In an employment diagnostic study, Cambodia: Addressing the Skills Gap, ADB examines the challenges to expanding and improving productive employment opportunities in the country. While Cambodia has more than halved the number of people living below the national poverty line in just 5 years, the bulk of its labor force is still employed in the informal economy or in vulnerable employment and 71% of the population lives on less than $3 a day.
“Most of the country’s labor force is young but often not equipped with skills that match business needs, so the challenge for policymakers is to address this gap and mismatch,” said ADB Chief Economist Shang-Jin Wei. “Developing a more educated, employable, and productive workforce is essential for Cambodia to broaden its economy beyond the current four mainstays of garment manufacturing, tourism, construction and agriculture and to sustain high growth.”
Tackling the skills gap and mismatch requires action on many fronts including increasing access to quality education and mid–level skills vocational training; upgrading competencies of underqualified teachers; promoting input on skills training from the private sector, including through public-private partnerships; and implementing the qualification framework to ensure consistent national standards are applied across education and vocational training levels. Better information about labor market needs and trends is also needed.

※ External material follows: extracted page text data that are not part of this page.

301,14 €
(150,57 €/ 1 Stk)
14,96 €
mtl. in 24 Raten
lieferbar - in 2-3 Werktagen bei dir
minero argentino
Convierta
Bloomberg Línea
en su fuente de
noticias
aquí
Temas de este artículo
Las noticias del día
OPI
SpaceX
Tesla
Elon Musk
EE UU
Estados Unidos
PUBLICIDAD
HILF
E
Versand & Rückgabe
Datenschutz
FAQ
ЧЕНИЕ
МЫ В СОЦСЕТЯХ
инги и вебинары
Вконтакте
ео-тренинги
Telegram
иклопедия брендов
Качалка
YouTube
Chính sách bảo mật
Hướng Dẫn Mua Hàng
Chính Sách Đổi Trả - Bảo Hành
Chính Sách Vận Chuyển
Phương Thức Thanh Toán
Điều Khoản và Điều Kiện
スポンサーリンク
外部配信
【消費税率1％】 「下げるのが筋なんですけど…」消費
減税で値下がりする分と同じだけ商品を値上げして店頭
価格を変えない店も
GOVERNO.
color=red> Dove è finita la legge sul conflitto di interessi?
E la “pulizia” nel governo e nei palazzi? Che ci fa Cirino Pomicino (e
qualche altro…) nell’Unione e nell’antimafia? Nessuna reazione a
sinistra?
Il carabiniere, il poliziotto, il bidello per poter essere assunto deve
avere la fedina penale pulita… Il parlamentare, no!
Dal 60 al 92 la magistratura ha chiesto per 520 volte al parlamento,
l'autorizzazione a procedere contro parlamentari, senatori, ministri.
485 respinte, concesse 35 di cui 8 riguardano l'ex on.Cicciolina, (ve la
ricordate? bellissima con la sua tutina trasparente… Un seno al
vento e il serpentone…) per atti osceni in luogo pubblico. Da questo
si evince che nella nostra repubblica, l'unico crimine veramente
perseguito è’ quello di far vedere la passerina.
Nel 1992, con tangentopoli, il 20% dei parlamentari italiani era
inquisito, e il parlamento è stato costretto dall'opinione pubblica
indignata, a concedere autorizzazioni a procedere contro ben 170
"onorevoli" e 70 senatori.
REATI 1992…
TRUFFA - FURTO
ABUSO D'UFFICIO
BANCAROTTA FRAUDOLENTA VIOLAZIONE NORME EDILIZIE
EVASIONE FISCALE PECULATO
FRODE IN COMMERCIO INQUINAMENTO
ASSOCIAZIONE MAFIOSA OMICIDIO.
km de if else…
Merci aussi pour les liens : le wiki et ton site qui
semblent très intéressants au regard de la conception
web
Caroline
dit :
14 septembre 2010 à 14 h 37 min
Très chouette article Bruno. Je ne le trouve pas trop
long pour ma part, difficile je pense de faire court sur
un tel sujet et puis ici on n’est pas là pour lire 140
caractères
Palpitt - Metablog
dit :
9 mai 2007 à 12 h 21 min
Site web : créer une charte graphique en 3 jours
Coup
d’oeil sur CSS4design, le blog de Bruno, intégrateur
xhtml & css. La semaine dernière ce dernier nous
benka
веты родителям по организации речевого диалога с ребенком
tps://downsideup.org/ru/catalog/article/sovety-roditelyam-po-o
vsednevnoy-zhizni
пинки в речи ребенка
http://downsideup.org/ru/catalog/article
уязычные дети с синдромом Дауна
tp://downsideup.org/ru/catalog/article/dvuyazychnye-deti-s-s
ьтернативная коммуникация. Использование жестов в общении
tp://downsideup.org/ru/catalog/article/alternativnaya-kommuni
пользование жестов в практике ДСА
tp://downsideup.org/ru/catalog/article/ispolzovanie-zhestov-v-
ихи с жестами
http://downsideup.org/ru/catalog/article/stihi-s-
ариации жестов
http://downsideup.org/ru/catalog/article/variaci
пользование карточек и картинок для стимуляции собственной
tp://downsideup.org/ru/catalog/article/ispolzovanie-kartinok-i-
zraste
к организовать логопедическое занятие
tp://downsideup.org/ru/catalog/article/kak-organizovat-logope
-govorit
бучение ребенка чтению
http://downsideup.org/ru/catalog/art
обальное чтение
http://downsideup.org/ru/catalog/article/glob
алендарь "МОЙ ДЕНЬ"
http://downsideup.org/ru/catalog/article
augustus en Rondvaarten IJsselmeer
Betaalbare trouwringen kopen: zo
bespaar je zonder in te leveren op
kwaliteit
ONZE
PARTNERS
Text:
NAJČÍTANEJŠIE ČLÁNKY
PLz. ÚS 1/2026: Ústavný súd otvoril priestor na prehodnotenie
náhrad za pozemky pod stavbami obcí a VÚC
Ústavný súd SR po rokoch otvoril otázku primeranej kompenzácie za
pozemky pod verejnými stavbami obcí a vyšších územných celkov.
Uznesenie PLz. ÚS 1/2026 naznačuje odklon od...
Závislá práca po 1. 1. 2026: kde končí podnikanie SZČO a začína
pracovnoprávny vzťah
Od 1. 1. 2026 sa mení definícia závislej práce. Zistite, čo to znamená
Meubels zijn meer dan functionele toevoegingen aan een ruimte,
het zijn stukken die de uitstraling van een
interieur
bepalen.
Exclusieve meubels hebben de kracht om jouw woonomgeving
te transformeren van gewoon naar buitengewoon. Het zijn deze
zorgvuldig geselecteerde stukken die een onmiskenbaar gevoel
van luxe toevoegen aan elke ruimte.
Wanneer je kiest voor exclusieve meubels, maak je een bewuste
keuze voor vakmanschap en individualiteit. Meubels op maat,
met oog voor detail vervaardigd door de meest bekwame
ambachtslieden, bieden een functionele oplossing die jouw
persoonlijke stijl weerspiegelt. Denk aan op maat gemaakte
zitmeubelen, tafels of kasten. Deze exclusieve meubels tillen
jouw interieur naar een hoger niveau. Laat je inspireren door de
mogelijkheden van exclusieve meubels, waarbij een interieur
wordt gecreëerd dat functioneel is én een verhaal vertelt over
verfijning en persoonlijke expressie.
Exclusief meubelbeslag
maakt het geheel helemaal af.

Policymakers also need to take steps to provide better income earning opportunities for rural residents, to expand social safety nets and to improve work conditions in the informal sector to create a more inclusive economy, the study says. Strengthening the security of land tenure and the legal structure for land transactions can play a central role in promoting rural development and improving rural employment outcomes. Support for those micro, small and medium-sized enterprises that are dynamic and competitive can also increase productive employment.
The study also highlights the gains the economy could reap by providing incentives to informal businesses and workers to join the formal economy, which would also boost to tax revenues.
ADB, based in Manila, is dedicated to reducing poverty in Asia and the Pacific through inclusive economic growth, environmentally sustainable growth, and regional integration. Established in 1966, it is owned by 67 members – 48 from the region.